## Exercise objective
Work out the number of lines with the word "Jurídica" in the material below, then reply with that number only.

-*-

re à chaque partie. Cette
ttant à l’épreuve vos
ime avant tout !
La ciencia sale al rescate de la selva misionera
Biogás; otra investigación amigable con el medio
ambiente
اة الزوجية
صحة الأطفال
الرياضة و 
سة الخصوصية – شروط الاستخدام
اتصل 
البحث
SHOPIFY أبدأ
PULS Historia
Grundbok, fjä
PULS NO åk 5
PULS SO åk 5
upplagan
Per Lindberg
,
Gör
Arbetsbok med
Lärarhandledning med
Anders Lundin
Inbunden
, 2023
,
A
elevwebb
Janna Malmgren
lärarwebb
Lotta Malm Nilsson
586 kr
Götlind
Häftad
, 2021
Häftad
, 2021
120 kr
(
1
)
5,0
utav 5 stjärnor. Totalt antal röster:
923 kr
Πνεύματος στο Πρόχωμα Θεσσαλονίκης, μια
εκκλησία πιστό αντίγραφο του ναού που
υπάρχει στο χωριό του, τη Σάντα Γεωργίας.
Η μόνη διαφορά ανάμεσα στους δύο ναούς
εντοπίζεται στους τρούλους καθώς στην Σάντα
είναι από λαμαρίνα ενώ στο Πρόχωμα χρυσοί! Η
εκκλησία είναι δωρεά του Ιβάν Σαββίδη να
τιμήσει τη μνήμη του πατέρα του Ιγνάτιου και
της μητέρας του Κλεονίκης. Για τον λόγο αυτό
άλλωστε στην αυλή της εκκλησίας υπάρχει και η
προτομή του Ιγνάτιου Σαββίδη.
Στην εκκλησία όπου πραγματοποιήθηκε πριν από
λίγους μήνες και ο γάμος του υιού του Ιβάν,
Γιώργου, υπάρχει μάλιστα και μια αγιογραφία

-*-

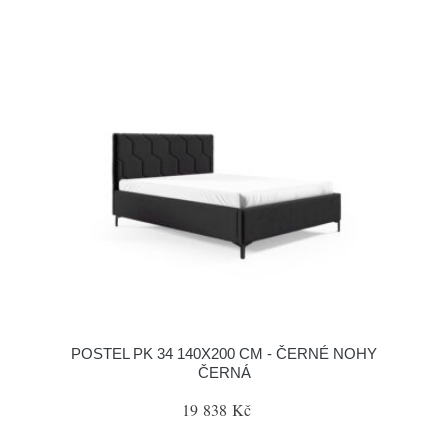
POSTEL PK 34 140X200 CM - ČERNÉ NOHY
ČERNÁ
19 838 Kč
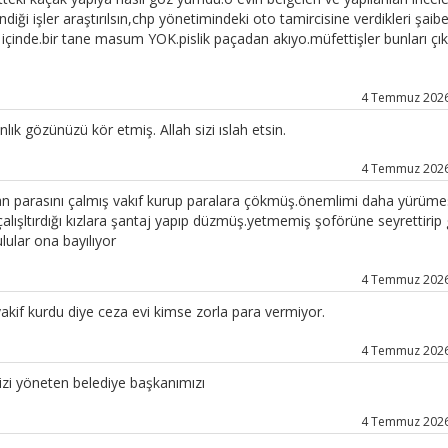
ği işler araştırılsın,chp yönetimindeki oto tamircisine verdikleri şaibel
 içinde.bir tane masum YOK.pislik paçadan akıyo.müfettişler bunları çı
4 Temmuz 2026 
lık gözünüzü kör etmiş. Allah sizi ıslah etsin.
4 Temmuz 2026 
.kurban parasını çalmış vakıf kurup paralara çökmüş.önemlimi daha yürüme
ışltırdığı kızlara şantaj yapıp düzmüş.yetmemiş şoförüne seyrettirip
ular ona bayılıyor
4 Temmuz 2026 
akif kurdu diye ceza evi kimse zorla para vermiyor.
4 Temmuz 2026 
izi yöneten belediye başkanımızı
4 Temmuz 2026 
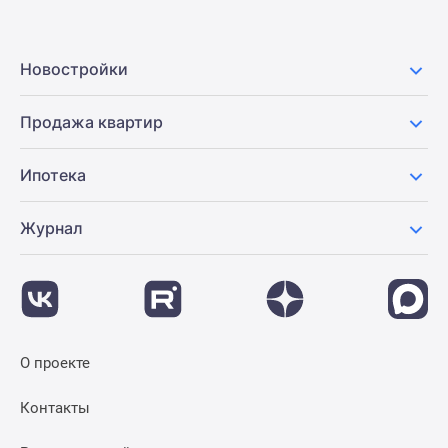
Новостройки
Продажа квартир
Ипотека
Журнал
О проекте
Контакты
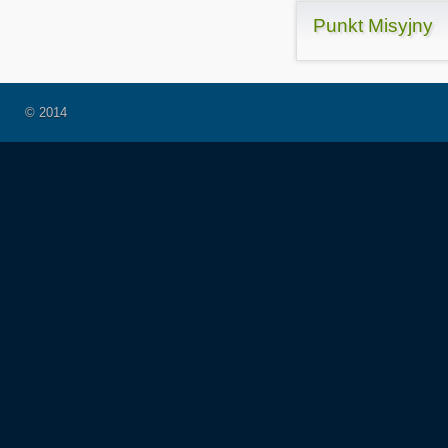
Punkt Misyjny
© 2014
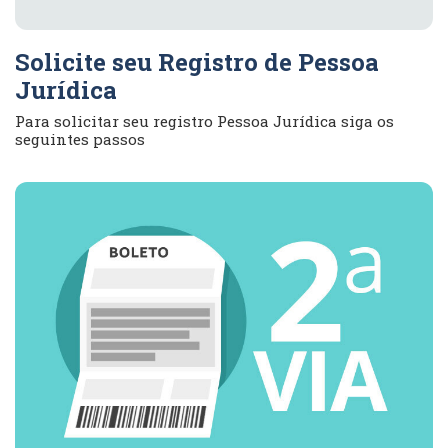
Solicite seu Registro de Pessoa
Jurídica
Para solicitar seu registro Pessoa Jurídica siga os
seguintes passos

-*-

## Answer to the problem
2